Microsoft AI CEO Mustafa Suleyman announced on X the launch of the company’s first homegrown AI models: MAI-VOICE-1 and MAI-1-Preview. The debut is accompanied by Copilot Audio Expressions, an experimental feature in Copilot Labs that generates a lifelike voice directly from text.
Two Models to Power the Future of Copilot
MAI-VOICE-1
Microsoft describes this as a voice synthesis model built for expressiveness and speed. It can generate one minute of audio in under a second using just a single GPU.
The model is already being integrated into Copilot Daily and podcast-style formats. Users can also try out different voices, styles, and tones through the new Copilot Audio Expressions experiment inside Copilot Labs.
Mai-1-Preview
A large language model with a Mixture-of-Experts (MoE) architecture, trained across roughly 15,000 Nvidia H100 GPUs. Positioned as an end-user–focused model, it specializes in instruction following and answering everyday queries.
It’s already available for testing on LMSYS’s Arena (LMarena) and will be gradually integrated into Copilot alongside other models in the coming weeks.
Shift Toward Independence from ChatGPT
This move highlights Microsoft’s growing effort to reduce dependence on third-party AI providers like OpenAI while maintaining those partnerships. By building its own models, Microsoft gains:
- Shorter integration cycles for Copilot updates.
- Cost optimization across training and deployment.
- Stronger regulatory compliance by owning the full AI pipeline.
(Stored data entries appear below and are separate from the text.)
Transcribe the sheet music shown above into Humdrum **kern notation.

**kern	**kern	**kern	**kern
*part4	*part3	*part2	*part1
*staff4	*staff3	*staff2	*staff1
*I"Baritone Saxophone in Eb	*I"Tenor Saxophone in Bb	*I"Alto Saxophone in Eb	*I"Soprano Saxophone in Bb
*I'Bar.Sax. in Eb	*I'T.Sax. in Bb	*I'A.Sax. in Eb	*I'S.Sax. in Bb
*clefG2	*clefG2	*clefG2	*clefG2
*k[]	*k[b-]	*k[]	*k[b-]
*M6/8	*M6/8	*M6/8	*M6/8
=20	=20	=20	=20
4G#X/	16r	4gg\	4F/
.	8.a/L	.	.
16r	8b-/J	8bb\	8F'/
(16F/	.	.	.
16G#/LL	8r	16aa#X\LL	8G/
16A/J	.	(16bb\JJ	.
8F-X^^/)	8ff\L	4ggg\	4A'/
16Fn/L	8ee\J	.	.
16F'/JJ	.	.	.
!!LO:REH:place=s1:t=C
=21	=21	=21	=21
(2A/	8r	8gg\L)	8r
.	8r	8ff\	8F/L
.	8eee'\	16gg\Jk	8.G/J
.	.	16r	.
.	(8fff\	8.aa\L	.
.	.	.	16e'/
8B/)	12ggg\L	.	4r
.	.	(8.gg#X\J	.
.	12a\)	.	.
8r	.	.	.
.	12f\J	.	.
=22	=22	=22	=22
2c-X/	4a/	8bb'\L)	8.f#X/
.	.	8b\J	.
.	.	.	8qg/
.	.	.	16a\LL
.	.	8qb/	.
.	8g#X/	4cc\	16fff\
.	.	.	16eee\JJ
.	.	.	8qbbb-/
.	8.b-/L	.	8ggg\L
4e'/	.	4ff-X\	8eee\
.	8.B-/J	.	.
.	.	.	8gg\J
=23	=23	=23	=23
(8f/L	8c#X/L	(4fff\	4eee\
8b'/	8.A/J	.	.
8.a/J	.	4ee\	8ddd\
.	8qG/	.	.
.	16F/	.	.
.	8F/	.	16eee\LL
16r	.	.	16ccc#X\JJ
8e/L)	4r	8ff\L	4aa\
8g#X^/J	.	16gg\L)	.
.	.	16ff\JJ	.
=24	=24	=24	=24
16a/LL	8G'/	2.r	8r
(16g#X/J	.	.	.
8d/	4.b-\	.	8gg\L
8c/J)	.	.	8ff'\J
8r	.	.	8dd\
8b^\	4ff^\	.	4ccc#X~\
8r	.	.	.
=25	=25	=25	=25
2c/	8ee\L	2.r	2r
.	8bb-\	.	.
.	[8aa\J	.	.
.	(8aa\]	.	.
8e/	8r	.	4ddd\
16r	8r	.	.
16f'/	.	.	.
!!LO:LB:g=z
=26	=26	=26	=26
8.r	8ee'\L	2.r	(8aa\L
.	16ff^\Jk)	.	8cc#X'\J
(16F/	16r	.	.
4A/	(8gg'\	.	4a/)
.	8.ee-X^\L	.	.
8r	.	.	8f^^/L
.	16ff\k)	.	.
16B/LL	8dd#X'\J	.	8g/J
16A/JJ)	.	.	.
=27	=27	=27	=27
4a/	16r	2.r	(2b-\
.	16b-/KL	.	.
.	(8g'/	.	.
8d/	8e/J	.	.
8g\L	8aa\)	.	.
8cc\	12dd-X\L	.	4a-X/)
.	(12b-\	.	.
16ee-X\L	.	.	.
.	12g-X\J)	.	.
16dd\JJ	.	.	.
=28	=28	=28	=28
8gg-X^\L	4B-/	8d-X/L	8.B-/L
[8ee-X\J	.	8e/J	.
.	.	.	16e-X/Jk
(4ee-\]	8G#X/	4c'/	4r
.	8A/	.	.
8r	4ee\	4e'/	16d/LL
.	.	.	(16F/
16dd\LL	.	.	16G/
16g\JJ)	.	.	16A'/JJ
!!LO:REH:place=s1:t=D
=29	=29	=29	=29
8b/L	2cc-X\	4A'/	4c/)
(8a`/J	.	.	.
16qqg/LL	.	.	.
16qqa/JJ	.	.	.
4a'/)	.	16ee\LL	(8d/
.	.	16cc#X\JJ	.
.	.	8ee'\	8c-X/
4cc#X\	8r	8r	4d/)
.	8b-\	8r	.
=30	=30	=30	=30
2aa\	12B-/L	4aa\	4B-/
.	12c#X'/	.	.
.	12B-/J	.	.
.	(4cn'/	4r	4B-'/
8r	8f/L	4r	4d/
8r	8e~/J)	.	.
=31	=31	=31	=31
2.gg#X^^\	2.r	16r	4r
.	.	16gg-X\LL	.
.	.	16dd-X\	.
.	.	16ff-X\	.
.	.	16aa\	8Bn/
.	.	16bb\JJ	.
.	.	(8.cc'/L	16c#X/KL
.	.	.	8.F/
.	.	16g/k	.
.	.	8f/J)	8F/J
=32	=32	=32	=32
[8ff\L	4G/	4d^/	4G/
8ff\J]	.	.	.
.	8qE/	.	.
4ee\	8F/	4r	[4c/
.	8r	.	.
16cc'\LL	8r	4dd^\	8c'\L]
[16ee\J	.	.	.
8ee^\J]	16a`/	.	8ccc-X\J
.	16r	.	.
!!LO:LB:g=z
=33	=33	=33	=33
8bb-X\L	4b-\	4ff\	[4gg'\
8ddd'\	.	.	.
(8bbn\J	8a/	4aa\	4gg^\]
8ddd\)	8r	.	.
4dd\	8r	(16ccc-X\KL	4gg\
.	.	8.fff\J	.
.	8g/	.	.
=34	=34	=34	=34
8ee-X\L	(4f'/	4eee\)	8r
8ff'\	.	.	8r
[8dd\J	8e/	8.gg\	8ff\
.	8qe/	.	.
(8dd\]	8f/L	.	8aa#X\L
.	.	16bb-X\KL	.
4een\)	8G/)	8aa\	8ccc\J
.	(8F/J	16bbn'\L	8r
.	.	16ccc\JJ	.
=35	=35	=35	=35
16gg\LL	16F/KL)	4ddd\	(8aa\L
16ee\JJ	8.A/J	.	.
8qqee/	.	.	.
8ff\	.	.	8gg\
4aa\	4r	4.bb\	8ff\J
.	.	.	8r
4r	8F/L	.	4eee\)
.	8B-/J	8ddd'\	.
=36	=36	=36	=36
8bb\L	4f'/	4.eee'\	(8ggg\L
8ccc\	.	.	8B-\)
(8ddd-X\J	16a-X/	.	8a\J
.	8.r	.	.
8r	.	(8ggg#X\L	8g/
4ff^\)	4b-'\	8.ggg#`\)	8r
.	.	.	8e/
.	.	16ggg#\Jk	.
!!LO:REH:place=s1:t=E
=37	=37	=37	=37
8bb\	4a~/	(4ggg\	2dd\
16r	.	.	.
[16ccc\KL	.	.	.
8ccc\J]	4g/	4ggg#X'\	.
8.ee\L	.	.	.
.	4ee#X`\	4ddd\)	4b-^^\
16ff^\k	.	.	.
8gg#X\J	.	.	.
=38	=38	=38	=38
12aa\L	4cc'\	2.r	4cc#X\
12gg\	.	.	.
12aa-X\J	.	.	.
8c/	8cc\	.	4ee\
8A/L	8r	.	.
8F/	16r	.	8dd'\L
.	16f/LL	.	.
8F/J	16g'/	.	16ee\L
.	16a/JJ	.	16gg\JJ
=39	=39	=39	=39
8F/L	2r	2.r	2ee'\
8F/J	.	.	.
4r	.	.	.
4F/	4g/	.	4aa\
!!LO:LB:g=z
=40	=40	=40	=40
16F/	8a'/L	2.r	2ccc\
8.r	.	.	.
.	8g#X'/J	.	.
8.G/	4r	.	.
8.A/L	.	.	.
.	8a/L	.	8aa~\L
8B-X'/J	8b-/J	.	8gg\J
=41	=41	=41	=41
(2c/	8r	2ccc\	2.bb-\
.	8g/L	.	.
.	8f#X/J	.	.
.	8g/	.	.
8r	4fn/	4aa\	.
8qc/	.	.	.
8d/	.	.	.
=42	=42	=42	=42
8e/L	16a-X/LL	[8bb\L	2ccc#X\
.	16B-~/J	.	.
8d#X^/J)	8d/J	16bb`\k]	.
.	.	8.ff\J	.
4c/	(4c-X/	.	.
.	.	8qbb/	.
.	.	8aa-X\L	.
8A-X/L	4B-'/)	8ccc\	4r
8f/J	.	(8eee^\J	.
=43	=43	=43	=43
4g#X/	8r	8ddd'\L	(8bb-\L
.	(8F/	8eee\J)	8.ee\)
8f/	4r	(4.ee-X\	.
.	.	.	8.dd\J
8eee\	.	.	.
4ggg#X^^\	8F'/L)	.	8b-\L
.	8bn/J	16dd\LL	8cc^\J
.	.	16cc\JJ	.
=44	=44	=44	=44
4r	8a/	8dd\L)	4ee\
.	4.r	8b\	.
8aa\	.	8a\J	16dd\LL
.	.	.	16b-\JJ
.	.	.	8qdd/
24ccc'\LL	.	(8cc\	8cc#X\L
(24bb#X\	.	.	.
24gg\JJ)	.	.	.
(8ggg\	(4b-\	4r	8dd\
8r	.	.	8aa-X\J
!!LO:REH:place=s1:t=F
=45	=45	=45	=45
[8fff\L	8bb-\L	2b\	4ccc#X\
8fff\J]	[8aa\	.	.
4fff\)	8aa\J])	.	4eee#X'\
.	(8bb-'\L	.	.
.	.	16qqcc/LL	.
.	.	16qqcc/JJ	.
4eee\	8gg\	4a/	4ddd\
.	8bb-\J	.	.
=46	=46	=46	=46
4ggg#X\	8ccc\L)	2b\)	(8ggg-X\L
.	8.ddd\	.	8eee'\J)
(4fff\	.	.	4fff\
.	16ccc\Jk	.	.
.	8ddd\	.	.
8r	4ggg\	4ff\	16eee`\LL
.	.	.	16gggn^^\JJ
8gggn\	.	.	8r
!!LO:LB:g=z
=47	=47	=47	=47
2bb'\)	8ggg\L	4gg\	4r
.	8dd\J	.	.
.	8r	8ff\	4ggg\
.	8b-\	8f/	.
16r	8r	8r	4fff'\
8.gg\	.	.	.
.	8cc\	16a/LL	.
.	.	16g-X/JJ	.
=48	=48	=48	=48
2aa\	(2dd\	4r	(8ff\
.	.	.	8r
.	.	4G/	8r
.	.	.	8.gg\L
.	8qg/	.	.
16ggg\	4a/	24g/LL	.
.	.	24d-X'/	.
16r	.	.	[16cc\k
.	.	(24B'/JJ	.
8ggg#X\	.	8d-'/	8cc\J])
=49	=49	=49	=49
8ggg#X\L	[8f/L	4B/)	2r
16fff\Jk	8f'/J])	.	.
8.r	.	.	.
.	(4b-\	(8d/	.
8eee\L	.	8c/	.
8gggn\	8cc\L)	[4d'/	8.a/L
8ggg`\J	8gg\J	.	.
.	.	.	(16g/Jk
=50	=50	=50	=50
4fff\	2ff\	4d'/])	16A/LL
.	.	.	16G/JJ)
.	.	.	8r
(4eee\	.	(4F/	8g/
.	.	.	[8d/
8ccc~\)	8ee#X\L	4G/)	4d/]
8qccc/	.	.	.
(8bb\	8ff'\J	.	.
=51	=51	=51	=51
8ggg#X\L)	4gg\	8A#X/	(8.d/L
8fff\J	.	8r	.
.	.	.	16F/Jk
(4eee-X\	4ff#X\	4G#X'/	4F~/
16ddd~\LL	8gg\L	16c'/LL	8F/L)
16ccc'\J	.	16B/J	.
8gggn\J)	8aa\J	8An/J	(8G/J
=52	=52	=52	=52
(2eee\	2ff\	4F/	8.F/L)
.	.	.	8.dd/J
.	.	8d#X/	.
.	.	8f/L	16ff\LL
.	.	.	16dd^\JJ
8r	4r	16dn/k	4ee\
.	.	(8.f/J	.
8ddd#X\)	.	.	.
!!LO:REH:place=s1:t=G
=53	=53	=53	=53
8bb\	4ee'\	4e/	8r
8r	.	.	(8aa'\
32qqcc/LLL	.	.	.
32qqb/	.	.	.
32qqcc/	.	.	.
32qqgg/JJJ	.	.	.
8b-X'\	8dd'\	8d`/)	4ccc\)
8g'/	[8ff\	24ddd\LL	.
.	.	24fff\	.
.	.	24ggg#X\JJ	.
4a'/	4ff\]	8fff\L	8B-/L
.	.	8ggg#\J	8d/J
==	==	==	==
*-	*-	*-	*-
- Tighter control of the AI value chain.
The initiative follows significant investment in Microsoft AI, including high-profile hires led by Suleyman, co-founder of DeepMind and Inflection AI. These efforts are already surfacing in recent weeks with updates like semantic search in Copilot, the new “study and learning” mode, a redesigned Copilot app for Windows 11, and a Samsung partnership bringing Copilot to monitors and TVs.
How to Try It
To test MAI-VOICE-1 now:
- Go to Copilot Labs.
- Open Audio Expressions.
- Paste in text, choose a voice, style, and tone, and generate an audio clip (with the option to download).
As with all Copilot Labs experiments, the feature is a concept test—it may evolve over time or eventually be retired.